-- START OF Data for this exercise --
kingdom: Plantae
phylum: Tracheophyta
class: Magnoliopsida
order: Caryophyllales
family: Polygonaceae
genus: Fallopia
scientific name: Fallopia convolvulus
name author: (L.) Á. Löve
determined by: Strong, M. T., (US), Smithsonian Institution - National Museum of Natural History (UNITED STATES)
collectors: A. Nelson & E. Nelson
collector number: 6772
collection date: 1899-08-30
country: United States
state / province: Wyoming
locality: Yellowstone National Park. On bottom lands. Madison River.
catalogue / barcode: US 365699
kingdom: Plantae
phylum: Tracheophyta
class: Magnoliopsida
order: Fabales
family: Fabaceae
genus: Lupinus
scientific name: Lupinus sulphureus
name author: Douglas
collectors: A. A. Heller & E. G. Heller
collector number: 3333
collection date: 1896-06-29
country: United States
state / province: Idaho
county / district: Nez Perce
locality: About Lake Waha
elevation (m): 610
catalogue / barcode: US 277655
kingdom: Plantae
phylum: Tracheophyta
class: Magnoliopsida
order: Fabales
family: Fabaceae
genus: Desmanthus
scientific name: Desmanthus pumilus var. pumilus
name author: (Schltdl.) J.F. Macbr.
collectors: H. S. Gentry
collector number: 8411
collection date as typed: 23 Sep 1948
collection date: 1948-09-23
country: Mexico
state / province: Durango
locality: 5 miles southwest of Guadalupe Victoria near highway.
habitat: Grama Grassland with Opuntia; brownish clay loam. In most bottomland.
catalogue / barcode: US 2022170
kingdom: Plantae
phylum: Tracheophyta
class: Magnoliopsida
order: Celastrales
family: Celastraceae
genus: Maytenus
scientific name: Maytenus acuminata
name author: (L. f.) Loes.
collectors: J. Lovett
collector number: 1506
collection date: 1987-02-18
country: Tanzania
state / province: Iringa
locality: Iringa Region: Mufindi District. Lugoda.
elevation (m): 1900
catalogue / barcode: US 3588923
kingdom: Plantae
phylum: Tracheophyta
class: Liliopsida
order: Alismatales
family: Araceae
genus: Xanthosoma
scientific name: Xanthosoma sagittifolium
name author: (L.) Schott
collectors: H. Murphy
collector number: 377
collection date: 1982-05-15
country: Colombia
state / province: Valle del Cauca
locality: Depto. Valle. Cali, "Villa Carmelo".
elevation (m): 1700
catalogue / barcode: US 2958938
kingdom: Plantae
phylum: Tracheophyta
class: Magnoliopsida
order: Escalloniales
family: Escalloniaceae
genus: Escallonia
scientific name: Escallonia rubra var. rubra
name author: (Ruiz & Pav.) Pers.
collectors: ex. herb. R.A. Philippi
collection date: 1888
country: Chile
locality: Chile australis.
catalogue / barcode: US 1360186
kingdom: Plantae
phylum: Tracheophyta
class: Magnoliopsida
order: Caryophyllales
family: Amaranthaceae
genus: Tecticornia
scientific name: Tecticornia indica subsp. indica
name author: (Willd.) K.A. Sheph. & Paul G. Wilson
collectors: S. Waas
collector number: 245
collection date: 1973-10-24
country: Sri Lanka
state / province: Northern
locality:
-- END OF Data for this exercise --
■ What is required
Rewrite every one of the rows above with "catalogue / barcode" changed to "catalog number" and everything else left unchanged.

■ Result of this task
kingdom: Plantae
phylum: Tracheophyta
class: Magnoliopsida
order: Caryophyllales
family: Polygonaceae
genus: Fallopia
scientific name: Fallopia convolvulus
name author: (L.) Á. Löve
determined by: Strong, M. T., (US), Smithsonian Institution - National Museum of Natural History (UNITED STATES)
collectors: A. Nelson & E. Nelson
collector number: 6772
collection date: 1899-08-30
country: United States
state / province: Wyoming
locality: Yellowstone National Park. On bottom lands. Madison River.
catalog number: US 365699
kingdom: Plantae
phylum: Tracheophyta
class: Magnoliopsida
order: Fabales
family: Fabaceae
genus: Lupinus
scientific name: Lupinus sulphureus
name author: Douglas
collectors: A. A. Heller & E. G. Heller
collector number: 3333
collection date: 1896-06-29
country: United States
state / province: Idaho
county / district: Nez Perce
locality: About Lake Waha
elevation (m): 610
catalog number: US 277655
kingdom: Plantae
phylum: Tracheophyta
class: Magnoliopsida
order: Fabales
family: Fabaceae
genus: Desmanthus
scientific name: Desmanthus pumilus var. pumilus
name author: (Schltdl.) J.F. Macbr.
collectors: H. S. Gentry
collector number: 8411
collection date as typed: 23 Sep 1948
collection date: 1948-09-23
country: Mexico
state / province: Durango
locality: 5 miles southwest of Guadalupe Victoria near highway.
habitat: Grama Grassland with Opuntia; brownish clay loam. In most bottomland.
catalog number: US 2022170
kingdom: Plantae
phylum: Tracheophyta
class: Magnoliopsida
order: Celastrales
family: Celastraceae
genus: Maytenus
scientific name: Maytenus acuminata
name author: (L. f.) Loes.
collectors: J. Lovett
collector number: 1506
collection date: 1987-02-18
country: Tanzania
state / province: Iringa
locality: Iringa Region: Mufindi District. Lugoda.
elevation (m): 1900
catalog number: US 3588923
kingdom: Plantae
phylum: Tracheophyta
class: Liliopsida
order: Alismatales
family: Araceae
genus: Xanthosoma
scientific name: Xanthosoma sagittifolium
name author: (L.) Schott
collectors: H. Murphy
collector number: 377
collection date: 1982-05-15
country: Colombia
state / province: Valle del Cauca
locality: Depto. Valle. Cali, "Villa Carmelo".
elevation (m): 1700
catalog number: US 2958938
kingdom: Plantae
phylum: Tracheophyta
class: Magnoliopsida
order: Escalloniales
family: Escalloniaceae
genus: Escallonia
scientific name: Escallonia rubra var. rubra
name author: (Ruiz & Pav.) Pers.
collectors: ex. herb. R.A. Philippi
collection date: 1888
country: Chile
locality: Chile australis.
catalog number: US 1360186
kingdom: Plantae
phylum: Tracheophyta
class: Magnoliopsida
order: Caryophyllales
family: Amaranthaceae
genus: Tecticornia
scientific name: Tecticornia indica subsp. indica
name author: (Willd.) K.A. Sheph. & Paul G. Wilson
collectors: S. Waas
collector number: 245
collection date: 1973-10-24
country: Sri Lanka
state / province: Northern
locality:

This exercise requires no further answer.